ここはノーブルホワイト騎士団の訓練場、今は模擬戦を行っている最中だ。
ゲオルグ「次!」
騎士達が次々に呼ばれていく。ゲオルグは新人騎士団員の育成のため
厳しい訓練に明け暮れていた。この地方はメルー地方と言い、王国の中でも一番寒さの厳しい土地だ。
並の人間では環境の厳しさにすぐ逃げ出してしまう。給料は他の騎士団と同じなのに気力が3倍必要。
それがメルー地方を守る我が騎士団、『ノーブルホワイト』だ。
人一倍根性のある人間が送られてくるがそれでも自然というものの驚異は防げないことがある。
この砦では対人訓練は勿論だがそれ以上に雪上での環境を知らなければならない。
ゲオルグ「次!」
新人は頑張っているが基礎稽古だけでも脱落者が出る。
ゲオルグ「次!」
騎士達「はい!」
次々と呼ばれるが、やはり皆途中で倒れてしまう。
ゲオルグ「勝手に寝るな!実践に出たらお前は今死んでいるぞ!」そう言いながらまた一人叩きのめす。

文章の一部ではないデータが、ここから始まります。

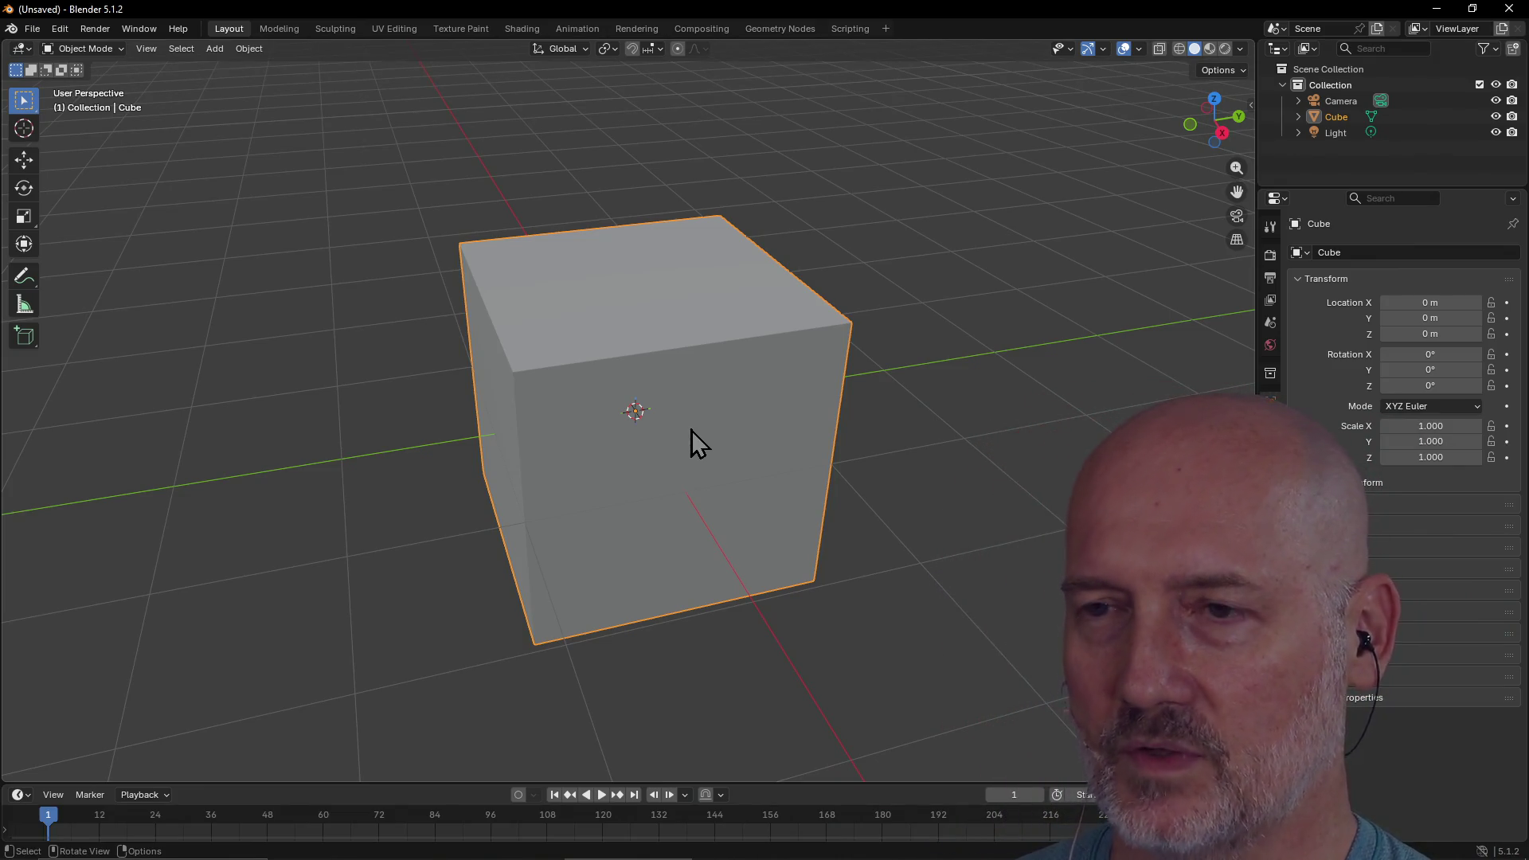
scroll(691, 430, down, 3)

厳しくならなければならない、実践も環境も手加減などしてくれない。今俺が手を抜いたらそいつはきっと死ぬのだ。
そうして何人もの騎士が地面に横たわった。
ゲオルグ「これで最後か……。」
最後の男は立ち上がるとそのまま倒れた。
ゲオルグ「10分休憩!水分を取ったら神木まで走るぞ!気合を入れろ!」ゲオルグは訓練場の外へと歩いていく。

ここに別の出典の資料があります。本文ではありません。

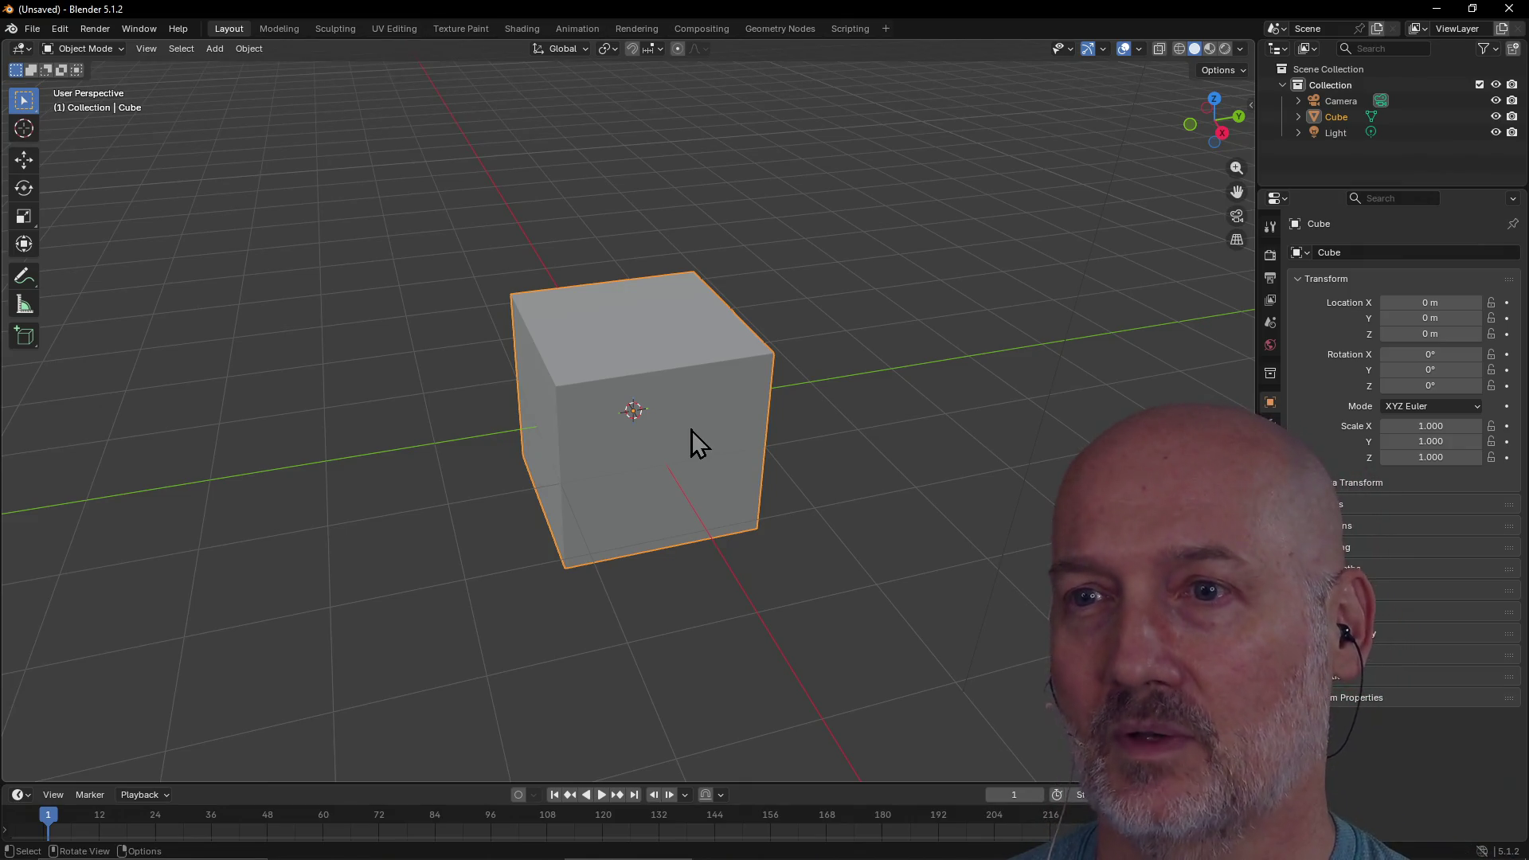
scroll(691, 422, up, 1)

上着を脱ぐと血と汗でどろどろだ。毎日の事なので洗濯用の籠に投げ入れてタオルでよく拭いてから新しい物を着る。
今から外に出て走るので汗で濡れた服のままだと体温を奪われて危険だ。
ゲオルグ「行くか。」
そう言って訓練場から出ると、外は夕暮れ前で気温は-5℃ほどだ。薄着で軽く準備運動をしていると新人が集まってきた。
新人達「団長!」
ゲオルグ「うむ。」
新人「全員集まりました!」
全員着替えただろうな?と確認し走り始める
ゲオルグ「行くぞ!」
全員が掛け声と共に駆け出す。
そしていつものように俺は後ろを走る。
神木までは5kmほどあって行き帰りで10kmだ。
新人は全員極限状態からのスタートであり、その歩みは遅い。
後ろから発破をかけ、脱落者が出ないように見張る。
ゲオルグ「呼吸法を意識しろ!本当の極寒になった時肺が凍るぞ!」
そう言うと少しペースが上がるがすぐにダウンしてしまう。
ゲオルグ「もっと早く動け!足を止めるな!」
そんなことをしているうちにすぐに神木が見えてくる。地元の人間が崇めるメルー神の木だ。そのあまりの大きさは城の高さを大きく超えている。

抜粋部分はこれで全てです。